§ OBJECTIVE
According to the passage on triangle–box overlap testing, what is used to find the triangle's edge normals?

-- DOCUMENT EXTRACT start --

Projecting onto $\hat e_y$ and $\hat e_z$ and then checking for overlaps is also easy. An overlap on the projection onto $\hat e_y$ can be found if the range $[min(t_{0y}, t_{1y}, t_{2y}), max(t_{0y}, t_{1y}, t_{2y})]$ overlaps the range $[-s/2, +s/2]$. The same can be done for the projection onto $\hat e_z$, by using the $z$ components of the vectors. Note that this is equivalent of finding the overlap between the projected AABB, and the minimum AABB around the projected triangle.
Unlike the edges of the AABB, the triangle's edges can be arbitrary. Therefore, we will need to find its edge normals using the cross product.

-- DOCUMENT EXTRACT end --
-- DATASET ROWS start --

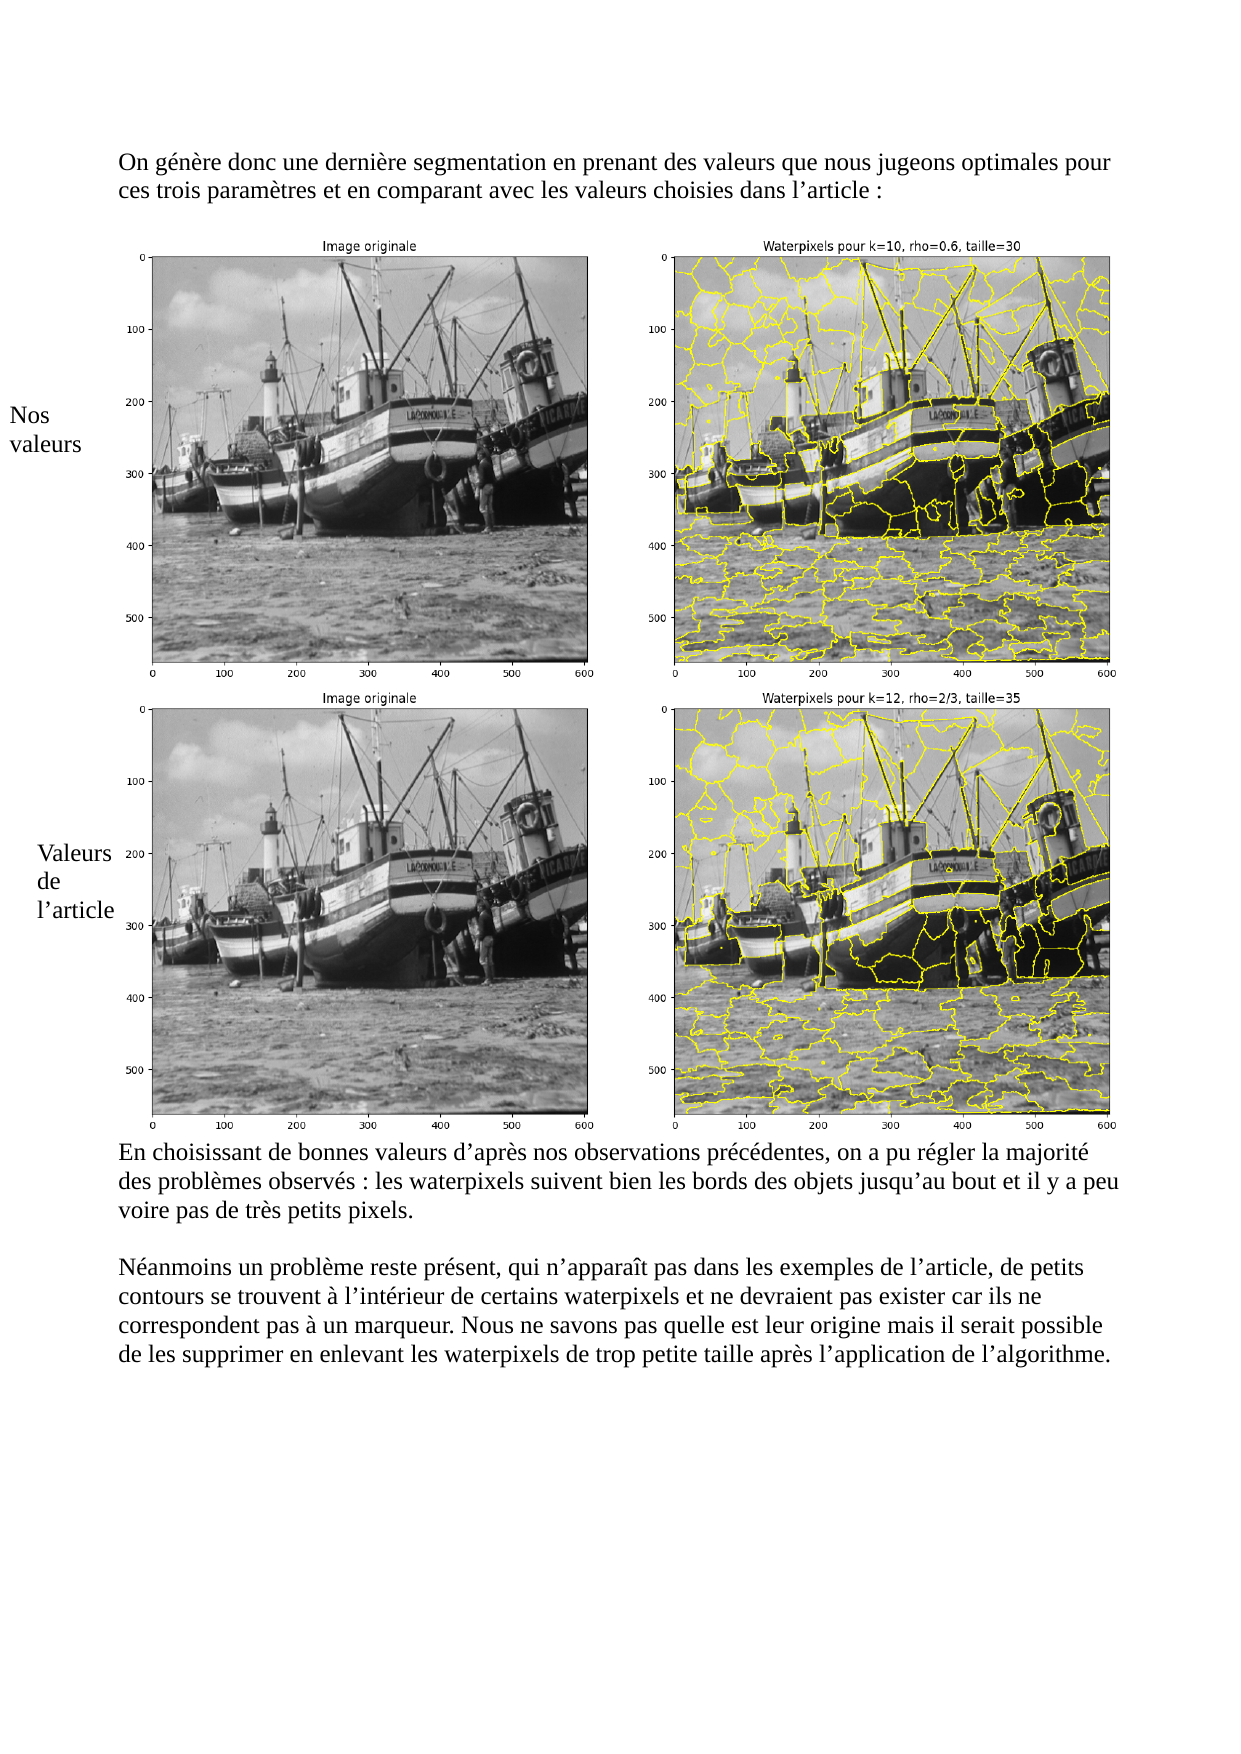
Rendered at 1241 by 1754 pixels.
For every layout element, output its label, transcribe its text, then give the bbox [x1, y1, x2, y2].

picture [118, 233, 1123, 1138]
text Néanmoins un problème reste présent, qui n’apparaît pas dans les exemples de l’article, de petits contours se trouvent à l’intérieur de certains waterpixels et ne devraient pas exister car ils ne correspondent pas à un marqueur. Nous ne savons pas quelle est leur origine mais il serait possible de les supprimer en enlevant les waterpixels de trop petite taille après l’application de l’algorithme. [118, 1252, 1122, 1367]
text On génère donc une dernière segmentation en prenant des valeurs que nous jugeons optimales pour ces trois paramètres et en comparant avec les valeurs choisies dans l’article : [118, 147, 1122, 204]
text En choisissant de bonnes valeurs d’après nos observations précédentes, on a pu régler la majorité des problèmes observés : les waterpixels suivent bien les bords des objets jusqu’au bout et il y a peu voire pas de très petits pixels. [118, 1138, 1122, 1224]
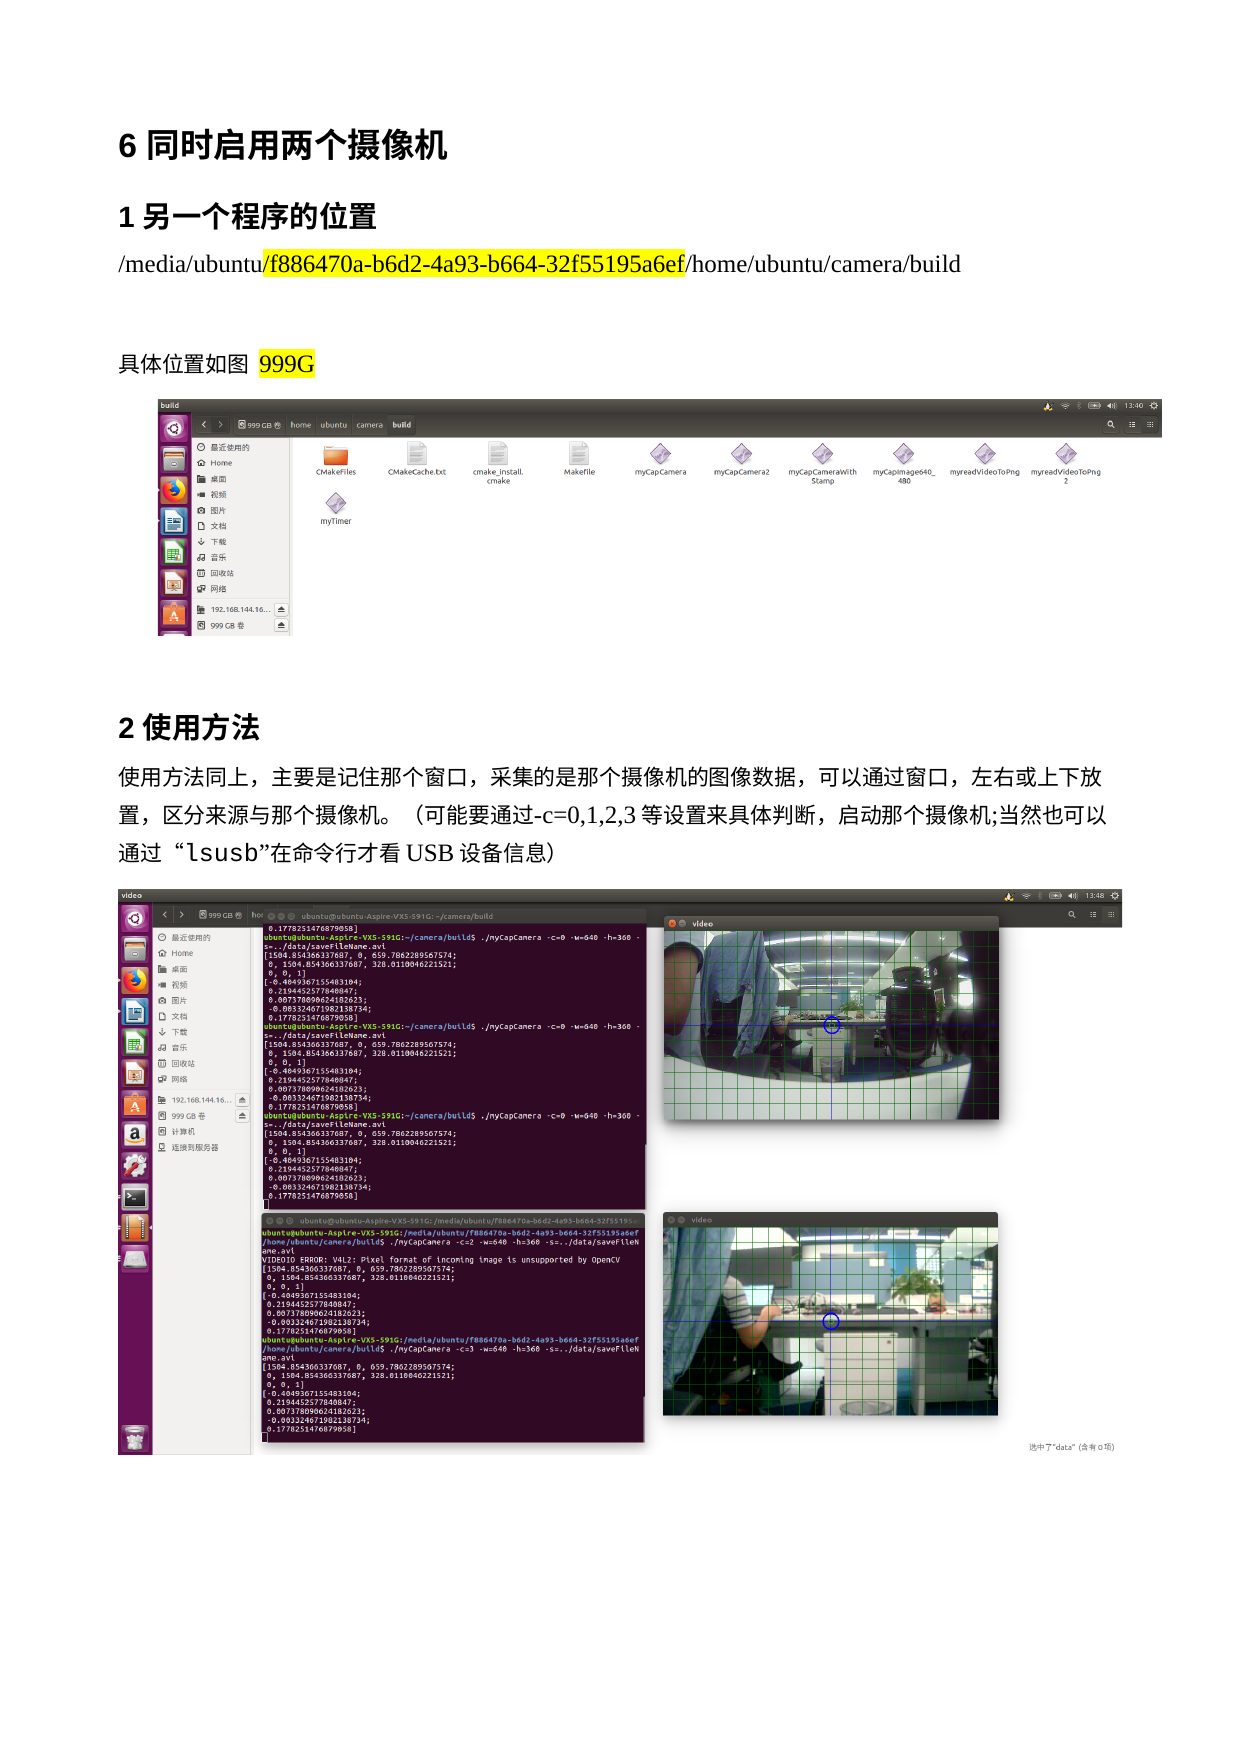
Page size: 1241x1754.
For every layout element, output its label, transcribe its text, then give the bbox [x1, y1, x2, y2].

-- DATASET ROWS end --

§ COMPLETED TASK
The cross product.